Of course, there are other more efficient algorithms that can be employed if your matrix is sparse or has other favorable properties. But without any additional info on your specific problem, there is nothing more that can be said.
I would prefer a way to speed Matlab up
MATLAB uses Gauss elimination to compute the inverse of a general matrix (full rank, non-sparse, without any special properties) using mldivide and this is Θ(n3), where n is the size of the matrix. So, in your case, n=5000 and there are 1.25 x 1011 floating point operations. So on a reasonable machine with about 10 Gflops of computational power, you're going to require at least 12.5 seconds to compute the inverse and there is no way out of this, unless you exploit the "special properties" (if they're exploitable)
Inverting an arbitrary 5000 x 5000 matrix is not computationally easy no matter what language you are using.
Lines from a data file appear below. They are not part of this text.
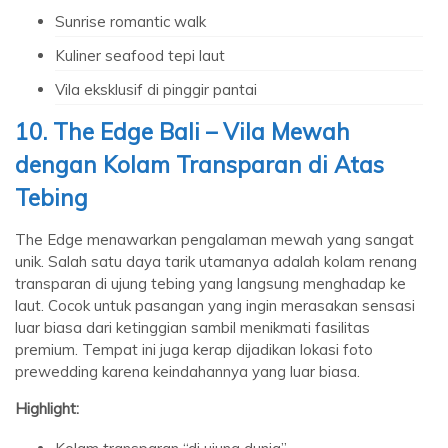
Sunrise romantic walk
Kuliner seafood tepi laut
Vila eksklusif di pinggir pantai
10. The Edge Bali – Vila Mewah
dengan Kolam Transparan di Atas
Tebing
The Edge menawarkan pengalaman mewah yang sangat
unik. Salah satu daya tarik utamanya adalah kolam renang
transparan di ujung tebing yang langsung menghadap ke
laut. Cocok untuk pasangan yang ingin merasakan sensasi
luar biasa dari ketinggian sambil menikmati fasilitas
premium. Tempat ini juga kerap dijadikan lokasi foto
prewedding karena keindahannya yang luar biasa.
Highlight:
I would recommend looking into approximations. If your matrices are low rank, you might want to try a low-rank approximation M = USV'
Here are some more ideas from math-overflow:
https://mathoverflow.net/search?q=matrix+inversion+approximation
First suppose the eigen values are all 1. Let A be the Jordan canonical form of your matrix. Then you can compute A^{-1} using only matrix multiplication and addition by
A^{-1} = I + (I-A) + (I-A)^2 + ... + (I-A)^k
where k < dim(A). Why does this work? Because generating functions are awesome. Recall the expansion
(1-x)^{-1} = 1/(1-x) = 1 + x + x^2 + ...
This means that we can invert (1-x) using an infinite sum. You want to invert a matrix A, so you want to take
A = I - X
Solving for X gives X = I-A. Therefore by substitution, we have
A^{-1} = (I - (I-A))^{-1} = 1 + (I-A) + (I-A)^2 + ...
Here I've just used the identity matrix I in place of the number 1. Now we have the problem of convergence to deal with, but this isn't actually a problem. By the assumption that A is in Jordan form and has all eigen values equal to 1, we know that A is upper triangular with all 1s on the diagonal. Therefore I-A is upper triangular with all 0s on the diagonal. Therefore all eigen values of I-A are 0, so its characteristic polynomial is x^dim(A) and its minimal polynomial is x^{k+1} for some k < dim(A). Since a matrix satisfies its minimal (and characteristic) polynomial, this means that (I-A)^{k+1} = 0. Therefore the above series is finite, with the largest nonzero term being (I-A)^k. So it converges.
Now, for the general case, put your matrix into Jordan form, so that you have a block triangular matrix, e.g.:
A 0 0
0 B 0
0 0 C
Where each block has a single value along the diagonal. If that value is a for A, then use the above trick to invert 1/a * A, and then multiply the a back through. Since the full matrix is block triangular the inverse will be
A^{-1} 0 0
0 B^{-1} 0
0 0 C^{-1}
There is nothing special about having three blocks, so this works no matter how many you have.
Note that this trick works whenever you have a matrix in Jordan form. The computation of the inverse in this case will be very fast in Matlab because it only involves matrix multiplication, and you can even use tricks to speed that up since you only need powers of a single matrix. This may not help you, though, if it's really costly to get the matrix into Jordan form.